• To do
A - Drawing on the controller assessment tutorial, explain in one to three sentences why it is built on the simple_simulation EnergyPlus environment.
B - Carry on with the controller assessment tutorial, picking up right after its final line inside the loop that creates an agent for each hyperparameter combination.

• Supplied text
Full assessment of a controller

Introduction

This tutorial serves the purpose of showcasing the entire research process from training to performance assessment.

In this tutorial:

We import the relevant packages.
We instantiate an environment with all its options.
We train and do hyperparameter tuning of a controller.
Find the best agent.
Measure in-training performance of the agent.
Measure after-training performance of the agent.

This tutorial is done using the simple_simulation EnergyPlus environment as it is readily available in ICCP.

Imports

import numpy as np
from agent.DQN_Agent import DQNAgent
from environment.DiscreteEnvironment import DiscreteSimpleEnvironment
import pandas as pd
import Performance

Initializing environment

env = DiscreteSimpleEnvironment(param_list=['Tair', 'RH', 'Tmrt', 'Tout', 'Qheat', 'Occ'],
alpha=1,
beta=1,
min_temp=16,
max_temp=21,
discrete_action_dim=100,
modelname='CELLS_v1.fmu',
simulation_path=r'C:\ICCP\EnergyPlus_simulations\simple_simulation',
days=151,
hours=24,
minutes=60,
seconds=60,
ep_timestep=6)

Hyperparameter tuning and training

from Performance import all_combinations_list
from Performance import search_similar

agent_arguments = {
"memory_size": [1000],
"batch_size": [32],
"actor_update":[8],
"target_update": [100],
"epsilon_decay": [1 / 20000],
"max_epsilon": [1],
"min_epsilon":  [0.0],
"lr":[1e-3,5e-3],
"gamma": [0.99],
"inside_dim": [128,256,512],
"num_hidden_layers": [1,2,3,4,5,6,7,8],
"seed": [800]
}

logging_path = r"C:\ICCP\logs\simple_simulation"
searching_directory = r"C:\ICCP\logs\simple_simulation\DQN_Agent\results"

for curr_agent_arguments in all_combinations_list(agent_arguments):

    ## creating the dictionary of parameters against which to check
    agent = DQNAgent(env).from_dict(dict_arguments=curr_agent_arguments)

• Data shown
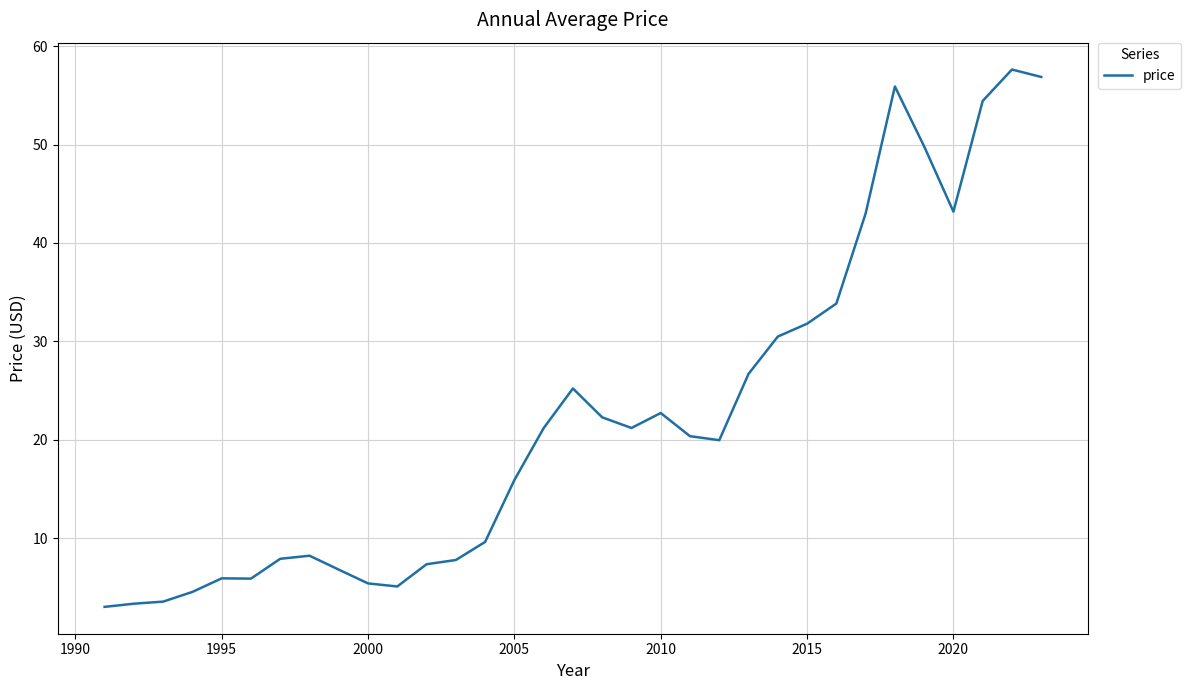

What is the difference between the maximum and minimum values?

54.6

• Responses for each task
A - The tutorial uses the simple_simulation EnergyPlus environment because that environment is readily available in ICCP.

B -
    log_dict = {**agent.log_dict(), **env.log_dict()}
    num_episodes = 10
    log_dict["num_episodes"] = num_episodes

    ## so that we don't train a configuration that has already been trained
    if(not(search_similar(searching_directory, log_dict))):
        results_path, summary_df = agent.train(
         logging_path= logging_path,
         num_iterations= None,
         num_episodes=num_episodes,
         log=True)

Finding the best performing agent in the logs

We rank agents according to the defined utility function which is the cumulative reward.

searching_directory = r"C:\ICCP\logs\simple_simulation\DQN_Agent"

conditions = {
"seed":["=",800],
"alpha":["=",1],
"beta":["=",1], 
"num_episodes":["=",10]}

best_path_list = Performance.search_paths(
searching_directory,
conditions=conditions,
top_k=1,
utility_function=Performance.cumulative_reward,
normalized=True)

Testing in-training performance pipeline

Here, we test the best agent found above.

from logger.SimpleLogger import SimpleLogger

best_agent_path = best_path_list[0]

agent= Performance.load_trained_agent(
DQNAgent(env),
results_path=best_agent_path)

parameter = ("seed", [775,776,777,778])

logging_path = r"C:\ICCP\logs\simple_simulation"

utility_function = Performance.cumulative_reward
agent = DQNAgent(env=env)
num_episodes = 2
num_iterations = env.numsteps
agent_name = "DQN_Agent"

results_dict = Performance.across_runs(
agent=agent,
agent_config_path=best_agent_path,
parameter=parameter,
num_episodes=num_episodes,
num_iterations=num_iterations,
utility_function=utility_function,
alpha=0.05,
column_names=["Tset,Reward"])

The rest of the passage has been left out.